En fait tout se passe comme s'ils asseyaient leur légitimité sur le recul qu'ils s'autorisent par rapport aux trucs de l'époque, pas loin finalement du recul revendiqué par l'historien le plus académique (ouais, bien lancé Chapati). Sauf que du recul ils en ont pas : punk c'est pas un recul, c'est une autre génération. En outre, le recul c'est le contraire de l'événement. Et l'événement hippie en l'occurence c'était être "dedans". Bref, on a le droit d'aimer les Stones, mais on peut aussi se foutre complètement du genre de feeling qu'ils dégageaient. Et les petites boites censées justifier leurs avis de spécialistes sur tel ou tel type de musique n'y feront rien : jazz-rock, soul psychédélique ou tango à roulettes, le gentil hippie s'en tapait bien de tout ça. Et d'ailleurs quand Hendrix déboule qu'est-ce qu'on fait à propos ? C'est où la boite ? Bref ces types semblent occupés à faire une histoire de la musique branchée, sauf qu'obnubilés par leur catalogue de musiciens, ils ne prennent pas en compte ceux qui les écoutaient, tout en les stigmatisant. Du coup ça devient bizarre leur truc. Et comment le brave mouton hippie écoutait-il donc la musique ? Désolé, pas en spécialiste à l'oreille (ou la narine) branchée, mais en fond sonore. En feeling pour être précis. Bref, c'est pas de leurs boites dont il s'agit. Un feeling, c'est autre chose que les façons dont on peut relier telle inspiration au blues noir, au folk texan ou au rock façon Elvis. Pas les bonnes boites donc. Les vraies étaient des histoires de feeling. D'ailleurs existait un autre journal à l'époque, Actuel, bien plus ouvert à autre chose que le rock : qu'il ait disparu n'oblige pas à introniser l'autre grand manitou de l'underground.
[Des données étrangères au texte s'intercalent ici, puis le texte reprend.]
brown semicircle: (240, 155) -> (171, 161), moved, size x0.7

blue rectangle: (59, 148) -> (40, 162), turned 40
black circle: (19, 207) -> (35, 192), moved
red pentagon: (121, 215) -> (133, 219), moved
D'autre part au milieu des boites il y a des gens. Des gens avec des caractères et des affinités différentes. Alors avec le recul et autour d'une bière, hippie ou junky peut-être qu'on peut peut-être s'en foutre, sauf que justement "avec le recul", c'est autre chose ! Or la musique était un feeling, point. Et le hippie était dans le feeling : tout sauf en recul. La musique était présence avant toute chose. Elle accompagnait. Une présence censée correspondre aux feeling dont on se sentait proches ou qu'on avait envie de retrouver. Ça faisait partie de l'ambiance et c'est ça qui comptait d'abord. Retrouver les chats de Crosby par exemple c'était apaisant. Mais les chats c'est pas pour autant une musique con et gentillette, m'sieur Rock and Folk. Les histoires de chats valent bien celles de cow-boy façon Springsteen (sans parler des affreux Led Zeppelin et consort cités par la sociologue). Je crois qu'ils comprennent pas ça, les ceusses nés avec les punks, et c'est le problème : ils commentent une époque où ils n'ont jamais mis les pieds, de la même façon j'en ai peur que notre spécialiste des drogues n'en a tout simplement jamais pris.
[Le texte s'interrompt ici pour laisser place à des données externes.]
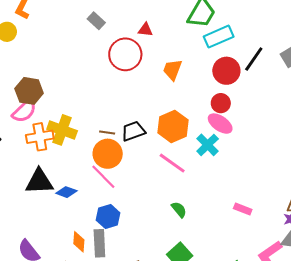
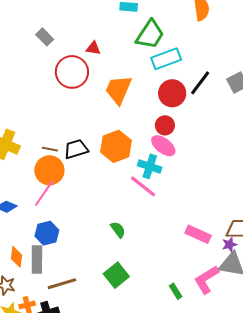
orange trapezoid: (173, 70) -> (118, 90), size x1.4
cyan cross: (208, 145) -> (150, 166), turned -30
pink line: (172, 163) -> (143, 186), moved
pink line: (103, 177) -> (44, 193), turned 76
pink rectangle: (243, 209) -> (198, 234), moved, size x1.4

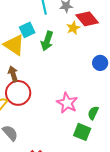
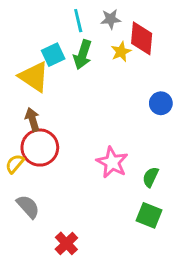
red diamond: (87, 19) -> (142, 38), turned 45
green arrow: (47, 41) -> (83, 55), moved
green square: (82, 132) -> (149, 215), moved

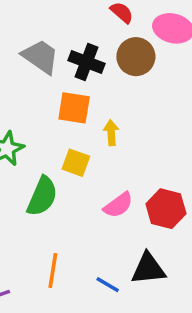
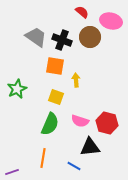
green semicircle: (42, 196) -> (50, 124), moved
pink semicircle: (118, 205) -> (80, 121), turned 54
black triangle: (148, 269) -> (90, 147), moved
Bref, les hippies étaient surtout occupés à faire leur vie dans l'espace dégagé par la mouvance hippie. Le reste c'était pas trop leur monde. Hippie peut-être que c'est en gros la poursuite de beatniks, ce genre de mode de vie avait sans doute fait boule de neige, mais la boule de neige a démultiplié le phénomène et l'a donc modifié. En dehors du type de drogues qu'ils revendiquaient, la façon dont on peut sans doute définir ce mouvement, c'est qu'ils pensaient que la vie telle qu'ils la menaient n'avait pas de raison de s'arrêter. Pour un hippie, il y avait les "straight" et les "freaks" et pas trop de passerelles entre les deux. Un monde, une culture parallèle avait l'air de se construire, et ils ne voyaient pas pourquoi ça s'arrêterait. L'ancien monde n'avait juste plus d'intérêt, c'était plus leur préoccupation. C'était donc pas tant un désir de le changer le monde, leur truc. Et aujourd'hui les types parlent d'ados, et sans doute que c'était les premiers atteints par l'effet "boule de neige". Sauf que certains ados avaient cinquante ans et d'autres revenaient du Vietnam. Pas si simple. Et tout ces gens débarquaient donc dans une mouvance Peace and Love. Notre historienne veut différencier ceux qui vont suivre en disant qu'ils prendront "toutes les dopes et juste pour le plaisir", peut-être, n'empêche que c'est pas si simple. C'est pas d'un côté le plaisir et de l'autre la "quête interne", c'est plus compliquée : un hippie c'était pas un punk, ni un junky ni un speed freak. Quant au récit underground, il semble se faire en fonction de ceux qui prennent/prenaient de la dope ou pas, en corrélation si l'on veut avec "le plaisir" de prendre "toutes les drogues". Aussi il ne correspond pas non plus.

Et à la fin, nos divers historiens en ont pris quelques uns pour les ériger en icônes. Fallait bien reconnaître quelque chose de toute cette affaire. Disons à la louche un peintre deux écrivains et trois quatre musiciens. Quant à ceux qui écoutaient, simple : ils n'ont jamais existé. C'est comme ça que l'histoire semble vouloir s'écrire. Or il n'a pas de révolution mais des devenirs révolutionnaires, disait Deleuze. On y est en plein. Les hippies n'avaient rien à voir avec les critères des historiens, avec ce à quoi ils semblent seul capable de se référer, point barre. Un autre récit existe. Mais ils s'en foutent bien de ça, nos experts. Il sera oublié.